Counting only lines that contain the word "methanol", state the total for the listing below and nothing else.

------------------------------------------------------------------------

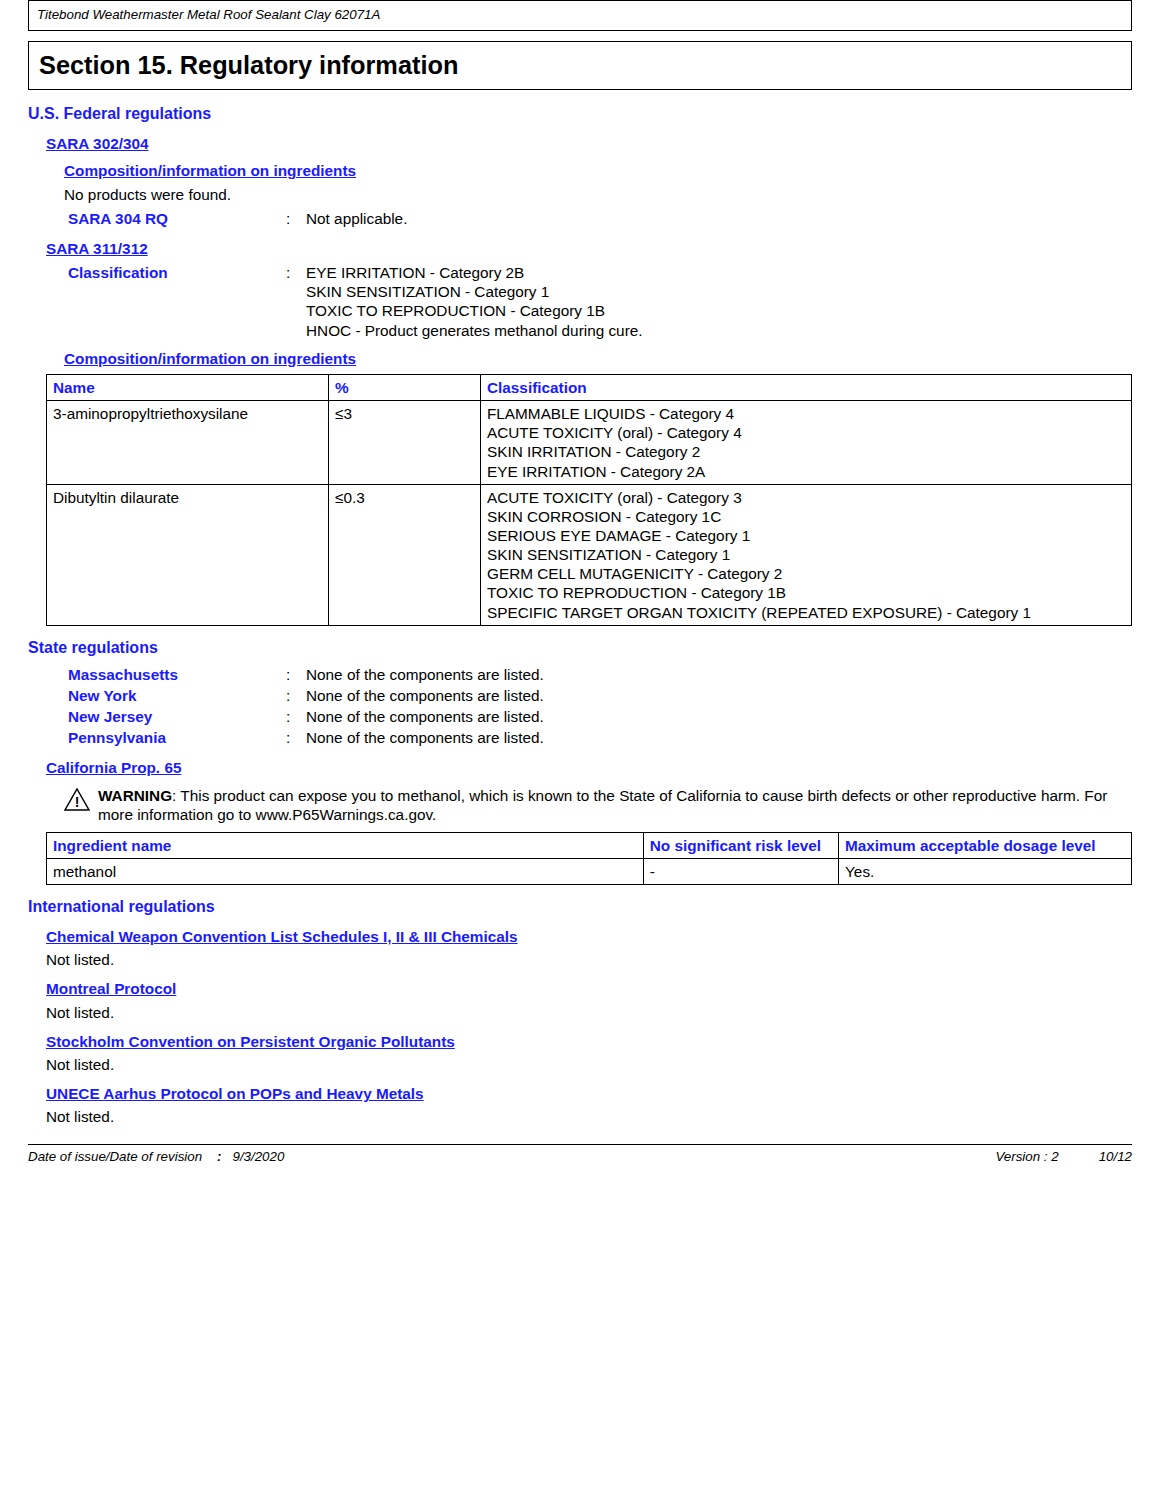Titebond Weathermaster Metal Roof Sealant Clay 62071A
Section 15. Regulatory information
U.S. Federal regulations
SARA 302/304
Composition/information on ingredients
No products were found.
| SARA 304 RQ | : | Not applicable. |
SARA 311/312
| Classification | : | EYE IRRITATION - Category 2B SKIN SENSITIZATION - Category 1 TOXIC TO REPRODUCTION - Category 1B HNOC - Product generates methanol during cure. |
Composition/information on ingredients
| Name | % | Classification |
| --- | --- | --- |
| 3-aminopropyltriethoxysilane | ≤3 | FLAMMABLE LIQUIDS - Category 4 ACUTE TOXICITY (oral) - Category 4 SKIN IRRITATION - Category 2 EYE IRRITATION - Category 2A |
| Dibutyltin dilaurate | ≤0.3 | ACUTE TOXICITY (oral) - Category 3 SKIN CORROSION - Category 1C SERIOUS EYE DAMAGE - Category 1 SKIN SENSITIZATION - Category 1 GERM CELL MUTAGENICITY - Category 2 TOXIC TO REPRODUCTION - Category 1B SPECIFIC TARGET ORGAN TOXICITY (REPEATED EXPOSURE) - Category 1 |
State regulations
| Massachusetts | : | None of the components are listed. |
| New York | : | None of the components are listed. |
| New Jersey | : | None of the components are listed. |
| Pennsylvania | : | None of the components are listed. |
California Prop. 65
!
WARNING: This product can expose you to methanol, which is known to the State of California to cause birth defects or other reproductive harm. For more information go to www.P65Warnings.ca.gov.
| Ingredient name | No significant risk level | Maximum acceptable dosage level |
| --- | --- | --- |
| methanol | - | Yes. |
International regulations
Chemical Weapon Convention List Schedules I, II & III Chemicals
Not listed.
Montreal Protocol
Not listed.
Stockholm Convention on Persistent Organic Pollutants
Not listed.
UNECE Aarhus Protocol on POPs and Heavy Metals
Not listed.
Date of issue/Date of revision : 9/3/2020
Version : 2
10/12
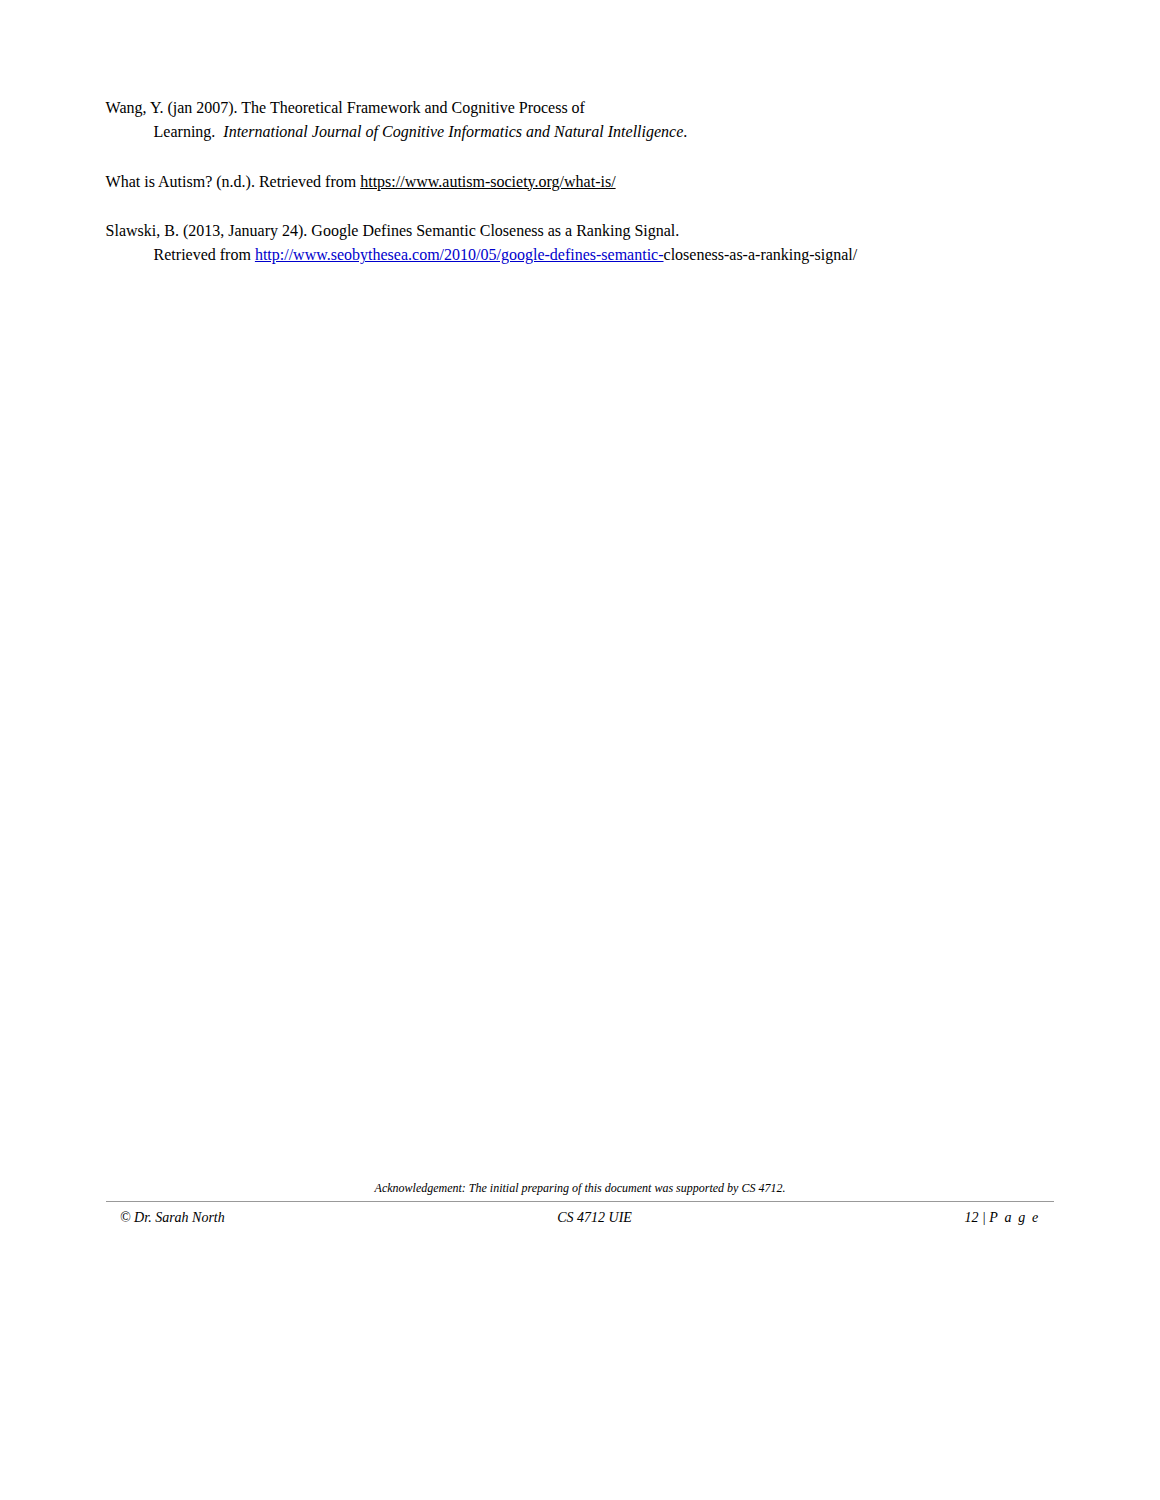Wang, Y. (jan 2007). The Theoretical Framework and Cognitive Process of Learning. International Journal of Cognitive Informatics and Natural Intelligence.
What is Autism? (n.d.). Retrieved from https://www.autism-society.org/what-is/
Slawski, B. (2013, January 24). Google Defines Semantic Closeness as a Ranking Signal. Retrieved from http://www.seobythesea.com/2010/05/google-defines-semantic-closeness-as-a-ranking-signal/
Acknowledgement: The initial preparing of this document was supported by CS 4712.
© Dr. Sarah North CS 4712 UIE 12 | P a g e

------------------------------------------------------------------------

Solution for this exercise: 3